21: Storage Technology, Expert Witnessing (A Dramatic Presentation)
Announcements
Today is the last new content day of the course. We’ll be doing wrap-up and review on Tuesday.
Please fill out the online SRTIs! I really do read, appreciate, and try to use all the feedback that students give me.
Magnetic storage
A refresher. Recall that E/M are closely related. Current is a flow of electrons. The flow of electrons generates a magnetic field according to the right hand rule.
You know what else generates a magnetic field? Magnets (aka magnetic materials). You can align the field in a magnet in various ways, one of which is inducing a strong enough external magnetic field near it (like, say by use of an electical current).
The movement of a conductor across a magnetic field (such as generated by magnets) generates a current, which you can measure.
In other words, the generation of a current by movement of a conductor let you “read” the magnetic field.
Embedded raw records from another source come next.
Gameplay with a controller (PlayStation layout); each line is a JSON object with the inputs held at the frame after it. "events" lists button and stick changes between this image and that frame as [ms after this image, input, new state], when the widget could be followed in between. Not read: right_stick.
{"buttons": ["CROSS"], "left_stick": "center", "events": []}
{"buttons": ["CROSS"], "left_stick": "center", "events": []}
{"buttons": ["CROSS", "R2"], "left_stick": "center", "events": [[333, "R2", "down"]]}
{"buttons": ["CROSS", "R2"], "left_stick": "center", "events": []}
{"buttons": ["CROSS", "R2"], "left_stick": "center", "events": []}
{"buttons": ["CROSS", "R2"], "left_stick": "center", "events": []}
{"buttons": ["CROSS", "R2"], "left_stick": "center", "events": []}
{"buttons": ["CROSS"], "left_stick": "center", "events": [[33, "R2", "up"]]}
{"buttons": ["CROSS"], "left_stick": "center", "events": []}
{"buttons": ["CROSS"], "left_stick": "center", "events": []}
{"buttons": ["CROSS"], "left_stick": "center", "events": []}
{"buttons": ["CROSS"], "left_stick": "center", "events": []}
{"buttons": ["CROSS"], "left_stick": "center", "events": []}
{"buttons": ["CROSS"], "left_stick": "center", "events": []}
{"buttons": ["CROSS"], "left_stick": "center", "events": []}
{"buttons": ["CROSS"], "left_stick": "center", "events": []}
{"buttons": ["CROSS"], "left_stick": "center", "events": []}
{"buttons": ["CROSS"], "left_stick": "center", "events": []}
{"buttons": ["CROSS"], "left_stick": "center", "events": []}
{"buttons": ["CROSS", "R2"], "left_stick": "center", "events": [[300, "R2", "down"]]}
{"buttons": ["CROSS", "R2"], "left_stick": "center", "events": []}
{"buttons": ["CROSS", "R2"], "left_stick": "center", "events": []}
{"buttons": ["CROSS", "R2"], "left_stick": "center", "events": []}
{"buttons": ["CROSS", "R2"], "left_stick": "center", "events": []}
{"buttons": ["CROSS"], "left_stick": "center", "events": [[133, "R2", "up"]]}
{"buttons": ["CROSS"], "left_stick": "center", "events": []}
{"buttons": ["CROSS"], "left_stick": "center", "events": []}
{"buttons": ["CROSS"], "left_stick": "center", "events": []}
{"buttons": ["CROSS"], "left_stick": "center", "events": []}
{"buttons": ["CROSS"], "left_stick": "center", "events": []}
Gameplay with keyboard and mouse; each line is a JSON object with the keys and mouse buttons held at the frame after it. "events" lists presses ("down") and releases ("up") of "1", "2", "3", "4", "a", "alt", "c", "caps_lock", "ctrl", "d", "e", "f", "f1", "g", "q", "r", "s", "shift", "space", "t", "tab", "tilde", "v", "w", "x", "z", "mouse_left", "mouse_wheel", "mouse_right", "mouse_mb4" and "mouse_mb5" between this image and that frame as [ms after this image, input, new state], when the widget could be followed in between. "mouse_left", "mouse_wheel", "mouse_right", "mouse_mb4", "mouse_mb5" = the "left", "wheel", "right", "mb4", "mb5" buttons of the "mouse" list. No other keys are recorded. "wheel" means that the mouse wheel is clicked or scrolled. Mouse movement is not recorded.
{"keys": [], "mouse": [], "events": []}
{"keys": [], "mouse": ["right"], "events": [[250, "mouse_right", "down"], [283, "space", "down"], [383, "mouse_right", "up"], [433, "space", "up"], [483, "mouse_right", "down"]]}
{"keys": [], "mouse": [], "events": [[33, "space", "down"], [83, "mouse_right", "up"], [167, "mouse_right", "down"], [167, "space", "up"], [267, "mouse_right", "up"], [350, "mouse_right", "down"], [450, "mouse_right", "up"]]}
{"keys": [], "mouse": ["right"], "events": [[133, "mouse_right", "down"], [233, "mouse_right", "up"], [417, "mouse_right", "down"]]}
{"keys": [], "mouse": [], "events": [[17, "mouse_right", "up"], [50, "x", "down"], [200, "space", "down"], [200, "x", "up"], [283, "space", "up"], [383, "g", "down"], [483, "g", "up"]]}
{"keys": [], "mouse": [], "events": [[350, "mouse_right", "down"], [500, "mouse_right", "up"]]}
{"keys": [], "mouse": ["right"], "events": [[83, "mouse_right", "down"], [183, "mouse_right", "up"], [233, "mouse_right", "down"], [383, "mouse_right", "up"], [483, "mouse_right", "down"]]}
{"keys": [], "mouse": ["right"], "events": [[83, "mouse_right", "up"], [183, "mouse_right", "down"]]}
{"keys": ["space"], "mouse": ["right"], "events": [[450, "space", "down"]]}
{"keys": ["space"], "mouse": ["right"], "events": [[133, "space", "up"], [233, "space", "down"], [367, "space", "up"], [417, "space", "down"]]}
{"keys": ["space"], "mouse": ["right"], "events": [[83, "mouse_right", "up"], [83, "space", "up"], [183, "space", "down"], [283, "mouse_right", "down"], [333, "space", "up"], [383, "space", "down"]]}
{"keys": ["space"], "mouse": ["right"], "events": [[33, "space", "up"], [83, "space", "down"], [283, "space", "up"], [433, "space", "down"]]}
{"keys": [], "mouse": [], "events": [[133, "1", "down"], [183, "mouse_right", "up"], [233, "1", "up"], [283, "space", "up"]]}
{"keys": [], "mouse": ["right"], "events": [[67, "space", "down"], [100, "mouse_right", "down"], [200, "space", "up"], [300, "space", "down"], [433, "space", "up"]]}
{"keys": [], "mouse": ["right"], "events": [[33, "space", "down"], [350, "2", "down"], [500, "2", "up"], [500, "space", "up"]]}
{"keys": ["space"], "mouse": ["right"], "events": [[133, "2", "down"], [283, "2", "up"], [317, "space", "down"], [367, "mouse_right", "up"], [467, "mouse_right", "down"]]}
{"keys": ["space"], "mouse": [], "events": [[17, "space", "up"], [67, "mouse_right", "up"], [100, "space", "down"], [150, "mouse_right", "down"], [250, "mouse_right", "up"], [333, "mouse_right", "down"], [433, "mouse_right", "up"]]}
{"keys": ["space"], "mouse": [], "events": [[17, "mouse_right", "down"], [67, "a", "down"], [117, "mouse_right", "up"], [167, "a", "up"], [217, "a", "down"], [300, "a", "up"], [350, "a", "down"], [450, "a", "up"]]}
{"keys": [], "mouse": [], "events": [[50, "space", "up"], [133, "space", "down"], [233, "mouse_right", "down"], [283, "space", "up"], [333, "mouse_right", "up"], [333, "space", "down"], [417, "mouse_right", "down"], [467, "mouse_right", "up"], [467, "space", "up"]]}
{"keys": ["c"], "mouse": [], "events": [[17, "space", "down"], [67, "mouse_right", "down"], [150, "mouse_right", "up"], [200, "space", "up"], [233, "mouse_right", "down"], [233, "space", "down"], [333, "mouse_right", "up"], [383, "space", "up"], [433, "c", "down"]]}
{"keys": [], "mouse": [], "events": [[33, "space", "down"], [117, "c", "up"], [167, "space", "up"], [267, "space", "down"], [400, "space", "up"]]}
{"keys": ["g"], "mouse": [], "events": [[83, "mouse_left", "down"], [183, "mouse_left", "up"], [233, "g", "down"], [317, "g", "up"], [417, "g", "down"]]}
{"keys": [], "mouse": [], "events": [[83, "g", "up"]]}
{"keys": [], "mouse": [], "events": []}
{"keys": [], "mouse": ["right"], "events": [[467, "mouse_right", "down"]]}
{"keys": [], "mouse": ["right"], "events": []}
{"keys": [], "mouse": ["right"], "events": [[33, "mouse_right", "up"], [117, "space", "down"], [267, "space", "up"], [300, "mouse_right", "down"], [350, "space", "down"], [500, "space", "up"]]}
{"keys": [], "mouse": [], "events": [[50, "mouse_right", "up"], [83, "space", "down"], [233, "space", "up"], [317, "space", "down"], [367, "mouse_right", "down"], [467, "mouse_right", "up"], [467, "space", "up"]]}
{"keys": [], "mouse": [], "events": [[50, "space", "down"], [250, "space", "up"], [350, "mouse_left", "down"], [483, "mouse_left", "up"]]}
And applying a stronger current lets you “overwrite” an existing magnet’s orientation.
These two facts are the basis of magnetic storage media.
Magnetic data read/write
The term flux describes a magnetic field with a specific direction (or “polarity”). The drive head creates “flux reversals” on the medium to record data. The given pattern it creates for a particular sequence of bits is described by the “encoding method.”
To create a reversal, the write head reverses the voltage (the direction of the current flow), aka “reverses the polarity” of the electricity to reverse the polarity of the flux. When reading over the disk, the head sees no voltage until it crosses a reversal, then the flux transition induces a small amount of current flow (and thus voltage) in the head.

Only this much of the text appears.